Je voudrais également remercier l'ensemble des interlocuteurs qui nous ont éclairés sur maints aspects du sujet. Je suis convaincue que la relance et l'accompagnement du logement constituera, au même titre que le tourisme, un moteur de la reprise d'activités dans les outremers.
Je sais que des fonds européens ont pu être mobilisés, à l'époque, avec le comité de suivi, au bénéfice de personnes en situation de handicap. Nous devons pouvoir trouver ces vecteurs de mobilisation de fonds européens.
Nous ne savons pas encore de quelle façon les fonds de 1,5 milliard d'euros seront activés mais nous remercions l'ensemble des acteurs.
J'ai débuté la séance en évoquant, Monsieur le président, votre rapport sénatorial sur les normes, qui stigmatisant le carcan normatif ont conduit à des prix jugés anormalement élevés pour le logement outre-mer et limitant la production. La crise sanitaire révèle encore davantage l'obligation de produire davantage et différemment.
Nicolas Bonnet proposait d'accélérer l'innovation. Nous avons besoin, pour ce faire, d'un organisme d'évaluation de la conformité des matériaux. Nous nous battons en ce sens depuis quinze ans à La Réunion. Une telle structure est indispensable afin d'ouvrir à toutes les zones périphériques des outremer la possibilité d'importer des matériaux. Je pense, pour La Réunion, à l'Afrique du Sud, à l'Australie ou même à l'Inde. Le PLOM prévoit une action sur la conformité des matériaux, avec pour objectif de stimuler la production locale, en permettant aux acteurs économiques d'accéder au marché du logement tout en permettant l'importation de pays périphériques. Il faut absolument accélérer et je propose qu'un groupe de travail soit créé sur ce sujet à l'occasion de la prochaine visite d'Action Logement à La Réunion.

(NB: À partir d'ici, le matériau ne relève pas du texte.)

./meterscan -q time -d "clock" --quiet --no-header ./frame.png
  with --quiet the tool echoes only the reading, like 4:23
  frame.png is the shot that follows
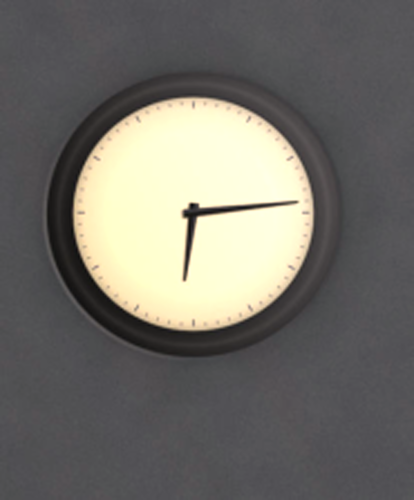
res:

J'avais indiqué, lors de notre déplacement à La Réunion, que je comprenais la politique mise en place par les élus réunionnais car leur champ d'action va de l'Afrique du Sud à l'Inde. Je partage, en tant qu'îlien, cette vision élargie, de la même façon que les Néo-Calédoniens insistent pour la prise en compte des spécificités liées à leur vaste environnement régional, qui inclut l'Australie et la Nouvelle-Zélande.
Concluons par une note positive : si la crise, à l'évidence, a été brutale pour tous, elle pourrait faire naître des opportunités dans la mesure où elle a accéléré la prise de conscience des réalités qui sont les nôtres. Si nous, ultramarins, pouvons tirer parti de ce contexte pour associer davantage d'acteurs à la résolution des problèmes que nous rencontrons, sans doute ferons-nous un bond en avant.
Il me revient de vous remercier, toutes et tous, pour la qualité de nos échanges. Je suis très heureux que chacun se soit prêté au jeu et ait usé de la liberté de parole que nous avons souhaité vous donner. Fidèle à ses habitudes, la délégation sera preneuse de toutes les informations écrites que vous voudrez bien nous transmettre.
Nous vous remercions très chaleureusement, au nom de l'ensemble des territoires et fédérations du BTP de nous avoir permis de nous exprimer. Trop longtemps, nous avons eu le sentiment que le BTP n'était plus au centre des préoccupations. Nous nous permettrons de vous soumettre par écrit quelques propositions pragmatiques.